Bir ülkenin veya kentin tarihi, bir taraftan da kimlik unsuru da taşımaktadır. 

Bir kentin tarihi o kentin kimliğidir. 

Kimliği olmayan bir toplum yok olmaya mahkumdur.  

Geçmişten günümüze belki kan dökülerek korunan bu kültürel mirasın sonraki nesillere aktarılması önem arz ediyor. 

Doğal afetler veya felaketler nedeniyle tarohin yok olmasının elbette önüme geçemeyiz. Ancak mevcut olan koruyabilir ve sahip çıkabiliriz. 

Bu bizim inanı görevimiz. 

Sanal dünyanın çağımızın tamamen ele geçirdiği dünyada kültürel mirasımıza gözümüz gibi bakmalıyız. 

Gelişmiş ülkeler kültürel miras ve kimliğine en çok sahip çıkan toplumlardır. 

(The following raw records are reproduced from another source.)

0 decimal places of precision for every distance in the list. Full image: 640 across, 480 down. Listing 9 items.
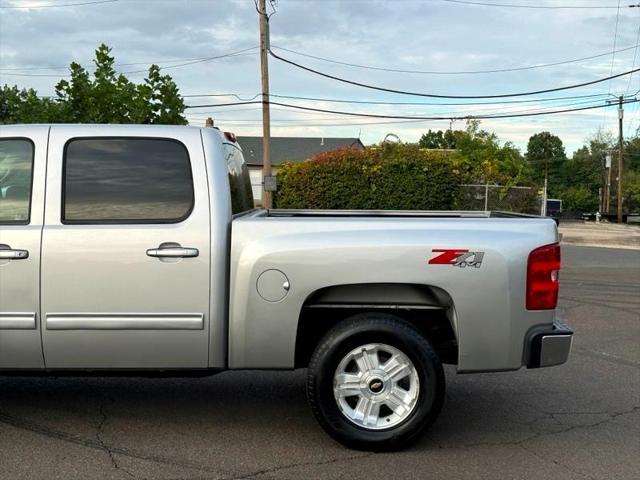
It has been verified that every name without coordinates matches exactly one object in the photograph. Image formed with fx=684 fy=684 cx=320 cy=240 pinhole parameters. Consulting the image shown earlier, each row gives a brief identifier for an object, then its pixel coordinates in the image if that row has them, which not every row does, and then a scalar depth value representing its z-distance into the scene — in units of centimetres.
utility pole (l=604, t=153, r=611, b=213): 8293
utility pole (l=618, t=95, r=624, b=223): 5288
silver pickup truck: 404
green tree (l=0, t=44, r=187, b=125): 1466
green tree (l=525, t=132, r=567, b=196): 11408
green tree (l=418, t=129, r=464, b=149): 11688
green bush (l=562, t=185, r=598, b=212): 8875
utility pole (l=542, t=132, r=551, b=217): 10814
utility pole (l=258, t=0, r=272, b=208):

Ana sınıfından itibaren okullarda eğitim gören öğrencilere yönelik kültürel geziler düzenlenmesi oldukça faydalı olacaktır. 

Öğrencilerin kültürel havayı soluması onların bu alanları yönelik ilgisini de arttıracaktır. 

Tarihi eserlerin mutlaka kayıt altına alınması yangın veya deprem gibi afetlerden korunması için gerekli tadilatının yapılması gerekmektedir. 

Müze gibi gezi etkinliklerinin öğrenciler için cazip hale getirilmesi gerekmektedir. 

Daha çocuk yaşlardan itibaren kültürel miras duygusunun aşılanması ileride kimlik oluşumuna katkı sağlayacaktır. 

Kültürel miras kayıt altına alınırken mutlaka sanal dünyanın nimetlerinden yararlanılmasında da fayda var elbette. 

Teknoloji ve kültür birbirinden ayrılmaz birbirini tamamlayan parçalandır. 

Kültürel mirasın korunması ve devamı hayati önem taşımaktadır.